As you point out, and contrary to what many people believe, PCA and t-SNE are dimensionality reduction rather than clustering techniques. The fact that often we can "see" clusters in 2D or 3D representations by PCA and t-SNE means that there is internal structure in data, but it doesn't automatically lead to clustering. In that sense, both are primarily used for visualizations.
If your intent is to rigorously cluster data, especially based on distances, it should be done either on original data, or on data where non-informative features have been eliminated. Sometimes it helps to discretize the data before clustering, for example by using minimum description length binning. The latter technique also has the effect of removing non-informative features. We have to always keep in mind that dimensionality reduction removes both information and noise from the original dataset.
All that said, people cluster both on PCA and t-SNE embeddings of data quite effectively. Since PCA is a linear transformation, one can use distance-based clustering afterward, but as already pointed out you may need more than first 2 components (and sometimes many components) to include all meaningful data variance. t-SNE is non-linear and therefore doesn't preserve distances, but in my experience it does preserve the density in most cases when the perplexity parameter is chosen at least somewhat correctly. In the example you gave above, and with which I disagree, the argument is that a simple 2-cluster dataset can't be resolved when one chooses a perplexity of 20 or 40. Roughly speaking, perplexity is the minimal number of neighbors each data point is expected to have. For a dataset of 1000 total points as in that example you cited, the upper number of clusters for t-SNE to consider is roughly set at 50 (p=20), 25 (p=40) and 13 (p=80). The closer we are in our guess to the actual number of clusters (2), the more "clusterable" our embedding will be. Obviously, 50 potential clusters with p=20 is quite a bit off from the actual 2, and 13 potential clusters with p=80 is much closer. The visual would be even better (and easier to cluster) with p=100, but the original poster did not attempt that. To me, choosing a correct perplexity is similar to choosing K in K-means clustering: if your choice is far off from the actual number, you may end up with wrong clusters. We would get a wrong K-means clustering solution in the example you referenced above if we chose K=10.

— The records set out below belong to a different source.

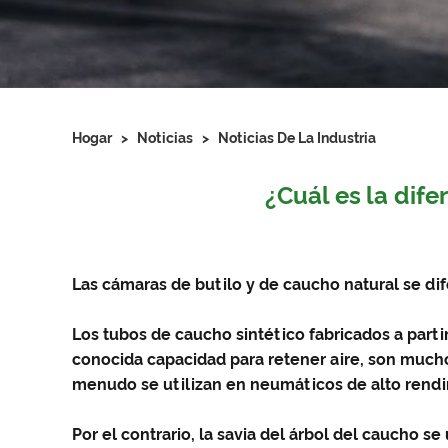
Hogar
>
Noticias
>
Noticias De La Industria
¿Cuál es la dif
Las cámaras de butilo y de caucho natural se dif
Los tubos de caucho sintético fabricados a par
conocida capacidad para retener aire, son mucho
menudo se utilizan en neumáticos de alto rendim
Por el contrario, la savia del árbol del caucho 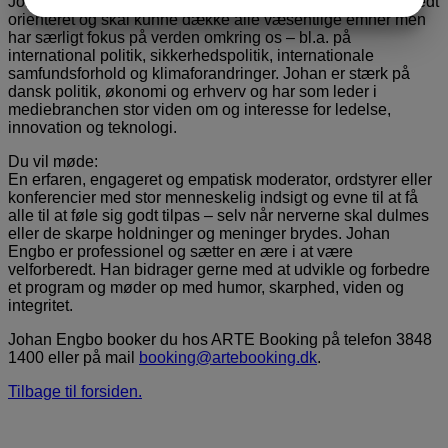
Johan Engbo er som nyhedsvært på TV2 og TV2 News bredt
JA
NEJ
JA
NEJ
orienteret og skal kunne dække alle væsentlige emner men
MARKETING
STATISTIK
har særligt fokus på verden omkring os – bl.a. på
international politik, sikkerhedspolitik, internationale
samfundsforhold og klimaforandringer. Johan er stærk på
dansk politik, økonomi og erhverv og har som leder i
mediebranchen stor viden om og interesse for ledelse,
innovation og teknologi.
Du vil møde:
En erfaren, engageret og empatisk moderator, ordstyrer eller
konferencier med stor menneskelig indsigt og evne til at få
alle til at føle sig godt tilpas – selv når nerverne skal dulmes
eller de skarpe holdninger og meninger brydes. Johan
Engbo er professionel og sætter en ære i at være
velforberedt. Han bidrager gerne med at udvikle og forbedre
et program og møder op med humor, skarphed, viden og
integritet.
Johan Engbo booker du hos ARTE Booking på telefon 3848
1400 eller på mail
booking@artebooking.dk
.
Tilbage til forsiden.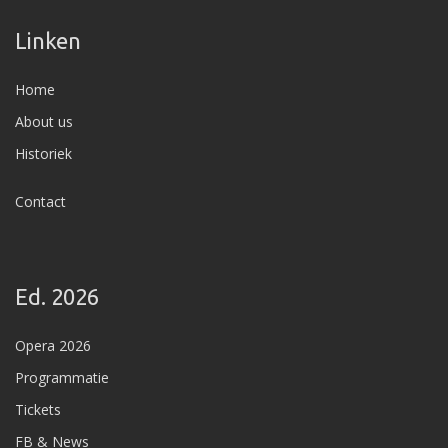
Linken
Home
About us
Historiek
Contact
Ed. 2026
Opera 2026
Programmatie
Tickets
FB & News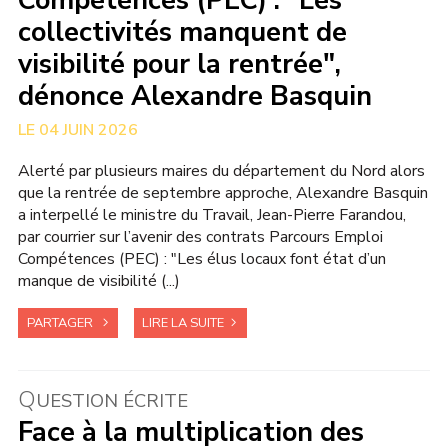
Compétences (PEC) : "Les
collectivités manquent de
visibilité pour la rentrée",
dénonce Alexandre Basquin
04 JUIN 2026
Alerté par plusieurs maires du département du Nord alors
que la rentrée de septembre approche, Alexandre Basquin
a interpellé le ministre du Travail, Jean-Pierre Farandou,
par courrier sur l’avenir des contrats Parcours Emploi
Compétences (PEC) : "Les élus locaux font état d’un
manque de visibilité (...)
PARTAGER
LIRE LA SUITE
Q
UESTION ÉCRITE
Face à la multiplication des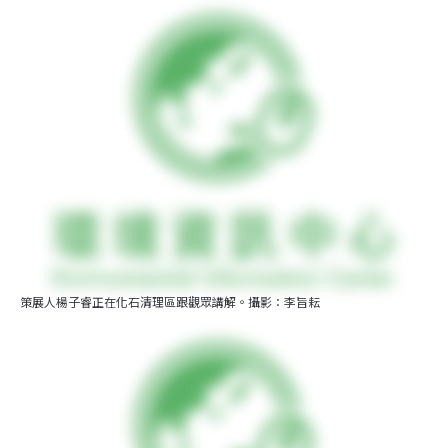
策展人楊子睿正在化石清理區跟觀眾講解。攝影：李旨耘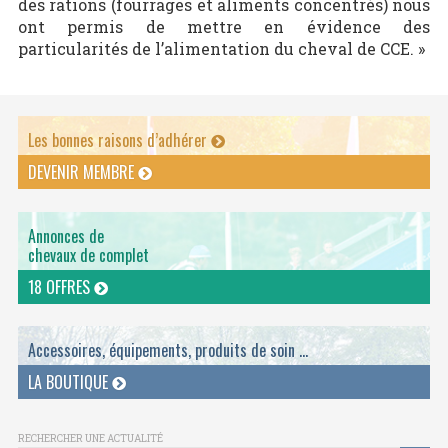
des rations (fourrages et aliments concentrés) nous
ont permis de mettre en évidence des
particularités de l’alimentation du cheval de CCE. »
Les bonnes raisons d’adhérer
DEVENIR MEMBRE
Annonces de
chevaux de complet
18 OFFRES
Accessoires, équipements, produits de soin ...
LA BOUTIQUE
RECHERCHER UNE ACTUALITÉ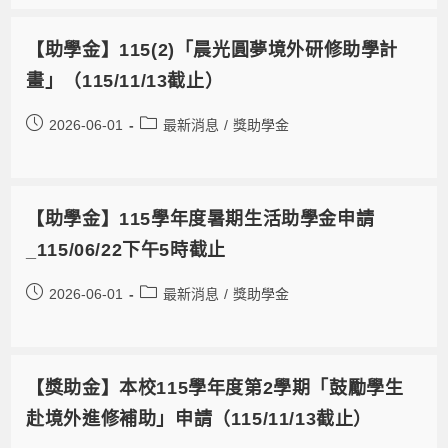
【助學金】115(2)「晨光圓夢境外研修助學計
畫」（115/11/13截止）
2026-06-01
最新消息
/
獎助學金
【助學金】115學年度暑期生活助學金申請
_115/06/22下午5時截止
2026-06-01
最新消息
/
獎助學金
【獎助金】本校115學年度第2學期「鼓勵學生
赴境外進修補助」申請（115/11/13截止）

From a practical point of view, if you ever decide to cluster based on t-SNE embeddings, it should be density-based rather than distance-based. As to whether it works, it has been shown many times by many people to work, though one needs to exercise caution. Having data with little or no noise helps as well. I will demonstrate this on clustering that was done on t-SNE embedding from tetranucleotide frequencies (# features = 256) of a metagenomic dataset - this means mixed DNA from many species where we don't know the exact origin. This is how the clusters look like.
To independently test whether this clustering is reliable, we have spiked in DNAs from 3 known species, and this is where they fall in that plot.
Hopefully it is clear that all 3 known genomes are resolved well within the existing structure. That doesn't mean that all clusters have been assigned with 100% accuracy, but we know from other experiments that many of them are.
In short: there is stronger mathematical justification to cluster from PCA embedding than from t-SNE, especially if one can find reliably the number of PCs to use (this is not automatic). Still, one can get just as good or better clustering with t-SNE embedding if we can find good approximation for perplexity (this is not automatic either).
Thank you so much for taking the time to write out such a detailed response. I'll definitely be clustering on PCs first from here on out.